» **Problem to solve**: Can you reproduce the material below with every "販売終了" swapped for "在庫切れ", keeping everything else the same and omitting the pictures?

---

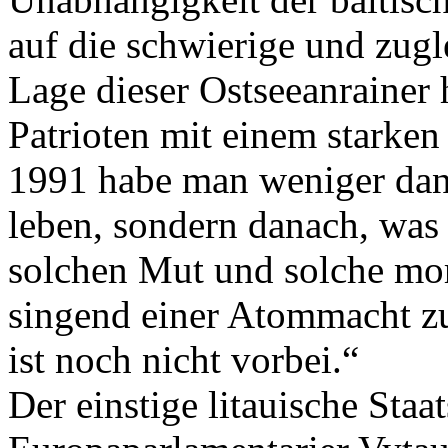
auf die schwierige und zugl
Lage dieser Ostseeanrainer 
Patrioten mit einem starken
1991 habe man weniger dana
leben, sondern danach, was
solchen Mut und solche mora
singend einer Atommacht zu
ist noch nicht vorbei.“
Der einstige litauische Staa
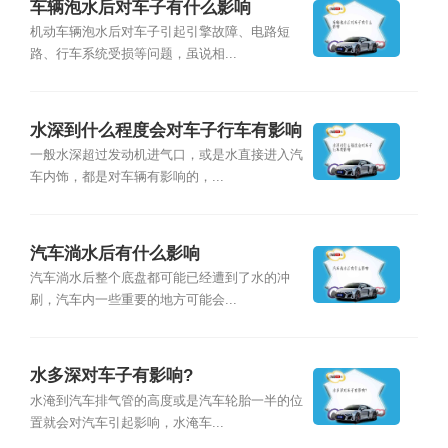
车辆泡水后对车子有什么影响
机动车辆泡水后对车子引起引擎故障、电路短
路、行车系统受损等问题，虽说相...
水深到什么程度会对车子行车有影响
一般水深超过发动机进气口，或是水直接进入汽
车内饰，都是对车辆有影响的，...
汽车淌水后有什么影响
汽车淌水后整个底盘都可能已经遭到了水的冲
刷，汽车内一些重要的地方可能会...
水多深对车子有影响?
水淹到汽车排气管的高度或是汽车轮胎一半的位
置就会对汽车引起影响，水淹车...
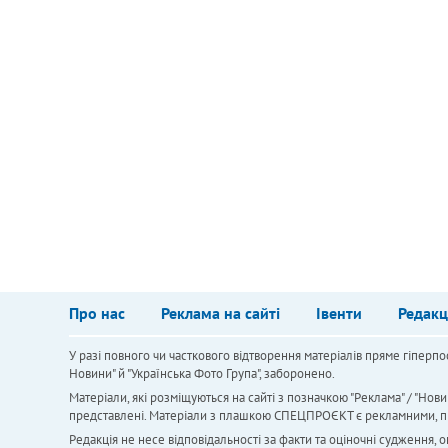
Про нас
Реклама на сайті
Івенти
Редакц
У разі повного чи часткового відтворення матеріалів пряме гіперпо
Новини" й "Українська Фото Група", заборонено.
Матеріали, які розміщуються на сайті з позначкою "Реклама" / "Нови
представлені. Матеріали з плашкою СПЕЦПРОЄКТ є рекламними, проте
Редакція не несе відповідальності за факти та оціночні судження,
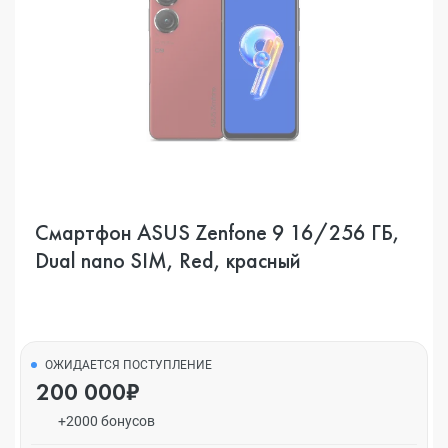
Смартфон ASUS Zenfone 9 16/256 ГБ,
Dual nano SIM, Red, красный
ОЖИДАЕТСЯ ПОСТУПЛЕНИЕ
200 000₽
+2000 бонусов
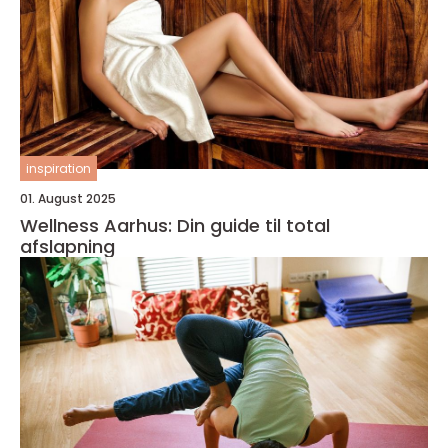
inspiration
01. August 2025
Wellness Aarhus: Din guide til total
afslapning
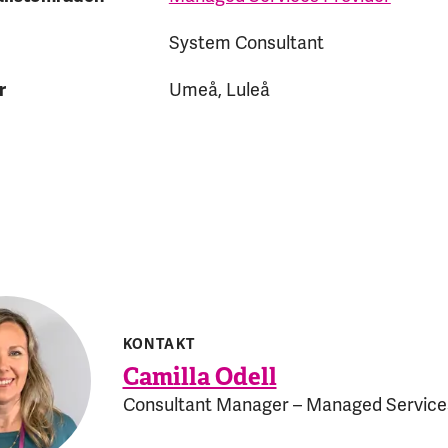
System Consultant
r
Umeå, Luleå
KONTAKT
Camilla Odell
Consultant Manager – Managed Service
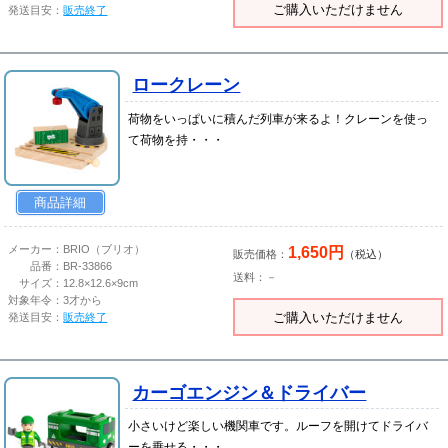
ご購入いただけません
発送目安：
販売終了
ロークレーン
荷物をいっぱいに積んだ列車が来るよ！クレーンを使っ
て荷物を持・・・
商品詳細
1,650円
メーカー：
BRIO（ブリオ）
販売価格：
（税込）
品番：
BR-33866
送料：－
サイズ：
12.8×12.6×9cm
対象年令：
3才から
ご購入いただけません
発送目安：
販売終了
カーゴエンジン＆ドライバー
小さいけど楽しい機関車です。ルーフを開けてドライバ
ーを乗せる・・・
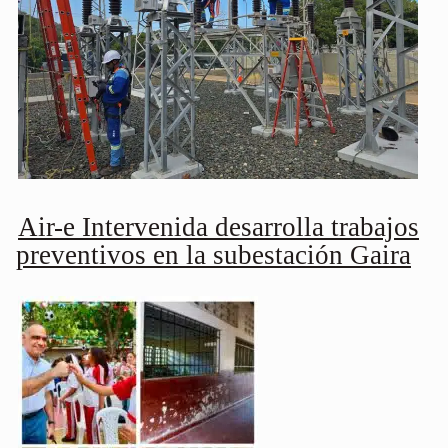
Air-e Intervenida desarrolla trabajos
preventivos en la subestación Gaira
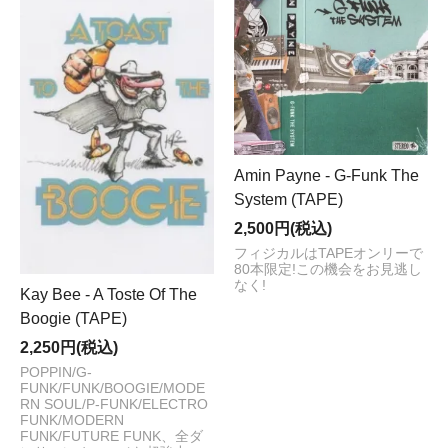
Amin Payne - G-Funk The
System (TAPE)
2,500円(税込)
フィジカルはTAPEオンリーで
80本限定!この機会をお見逃し
なく!
Kay Bee - A Toste Of The
Boogie (TAPE)
2,250円(税込)
POPPIN/G-
FUNK/FUNK/BOOGIE/MODE
RN SOUL/P-FUNK/ELECTRO
FUNK/MODERN
FUNK/FUTURE FUNK、全ダ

---

» **Solved problem**:
auf die schwierige und zugl
Lage dieser Ostseeanrainer 
Patrioten mit einem starken
1991 habe man weniger dana
leben, sondern danach, was
solchen Mut und solche mora
singend einer Atommacht zu
ist noch nicht vorbei.“
Der einstige litauische Staa
车辆泡水后对车子有什么影响
机动车辆泡水后对车子引起引擎故障、电路短
路、行车系统受损等问题，虽说相...
水深到什么程度会对车子行车有影响
一般水深超过发动机进气口，或是水直接进入汽
车内饰，都是对车辆有影响的，...
汽车淌水后有什么影响
汽车淌水后整个底盘都可能已经遭到了水的冲
刷，汽车内一些重要的地方可能会...
水多深对车子有影响?
水淹到汽车排气管的高度或是汽车轮胎一半的位
置就会对汽车引起影响，水淹车...
Про нас
Реклама на сайті
Івенти
Редакц
У разі повного чи часткового відтворення матеріалів пряме гіперпо
Новини" й "Українська Фото Група", заборонено.
Матеріали, які розміщуються на сайті з позначкою "Реклама" / "Нови
представлені. Матеріали з плашкою СПЕЦПРОЄКТ є рекламними, проте
Редакція не несе відповідальності за факти та оціночні судження,
Смартфон ASUS Zenfone 9 16/256 ГБ,
Dual nano SIM, Red, красный
ОЖИДАЕТСЯ ПОСТУПЛЕНИЕ
200 000₽
+2000 бонусов
inspiration
01. August 2025
Wellness Aarhus: Din guide til total
afslapning
System Consultant
r
Umeå, Luleå
KONTAKT
Camilla Odell
Consultant Manager – Managed Service
ご購入いただけません
発送目安：
在庫切れ
ロークレーン
荷物をいっぱいに積んだ列車が来るよ！クレーンを使っ
て荷物を持・・・
商品詳細
1,650円
メーカー：
BRIO（ブリオ）
販売価格：
（税込）
品番：
BR-33866
送料：－
サイズ：
12.8×12.6×9cm
対象年令：
3才から
ご購入いただけません
発送目安：
在庫切れ
カーゴエンジン＆ドライバー
小さいけど楽しい機関車です。ルーフを開けてドライバ
ーを乗せる・・・
Air-e Intervenida desarrolla trabajos
preventivos en la subestación Gaira
Amin Payne - G-Funk The
System (TAPE)
2,500円(税込)
フィジカルはTAPEオンリーで
80本限定!この機会をお見逃し
なく!
Kay Bee - A Toste Of The
Boogie (TAPE)
2,250円(税込)
POPPIN/G-
FUNK/FUNK/BOOGIE/MODE
RN SOUL/P-FUNK/ELECTRO
FUNK/MODERN
FUNK/FUTURE FUNK、全ダ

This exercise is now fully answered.